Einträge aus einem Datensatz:
■ ■ ■ ■ ■ ■ ■

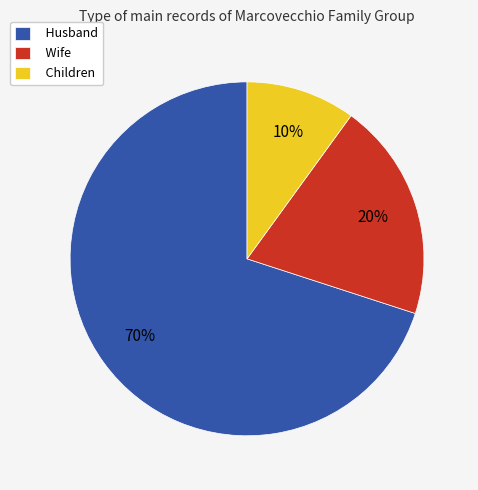

What is the largest slice in the pie chart?

Husband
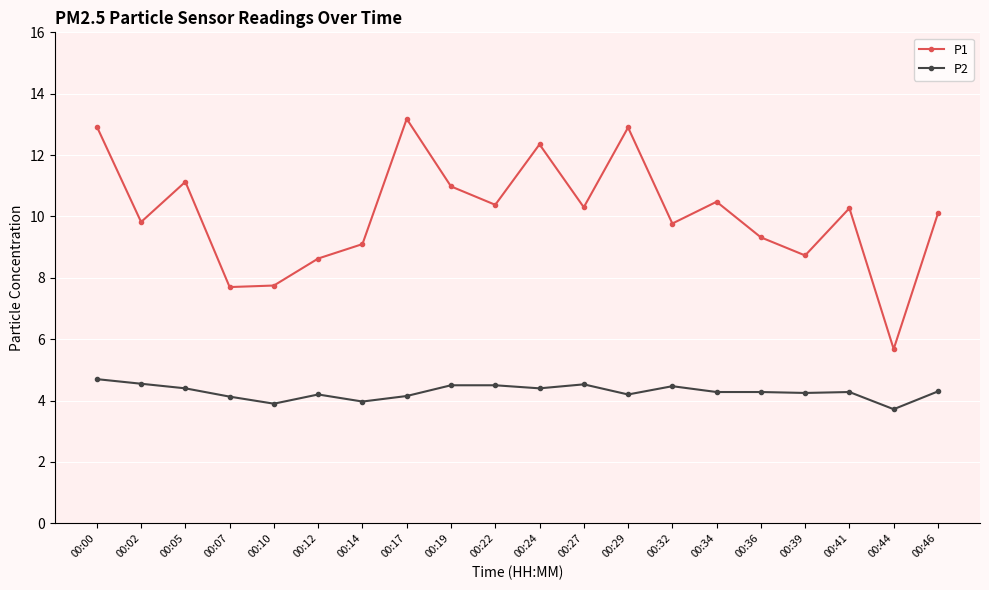

True or false: P2 and P1 cross at least once.

False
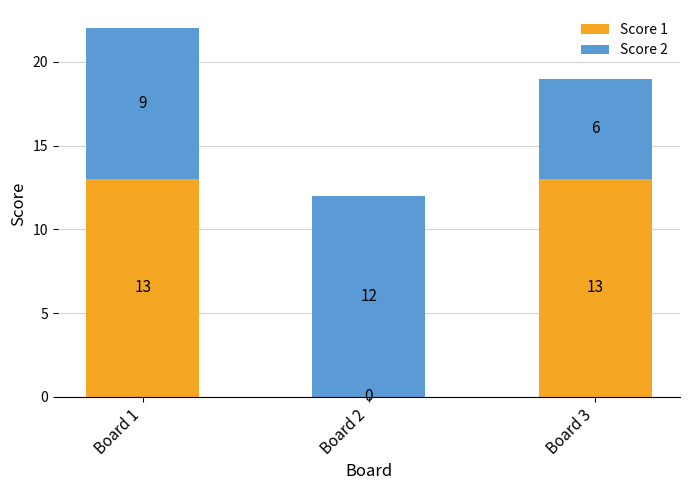

At which category is the sum across all series the highest?

Board 1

■ ■ ■ ■ ■ ■ ■

- _Deine Aufgabe_
Gib alle Einträge oben Wort für Wort wieder, lass aber die Bilder weg.

- _Ergebnis_
What is the largest slice in the pie chart?

Husband

True or false: P2 and P1 cross at least once.

False

At which category is the sum across all series the highest?

Board 1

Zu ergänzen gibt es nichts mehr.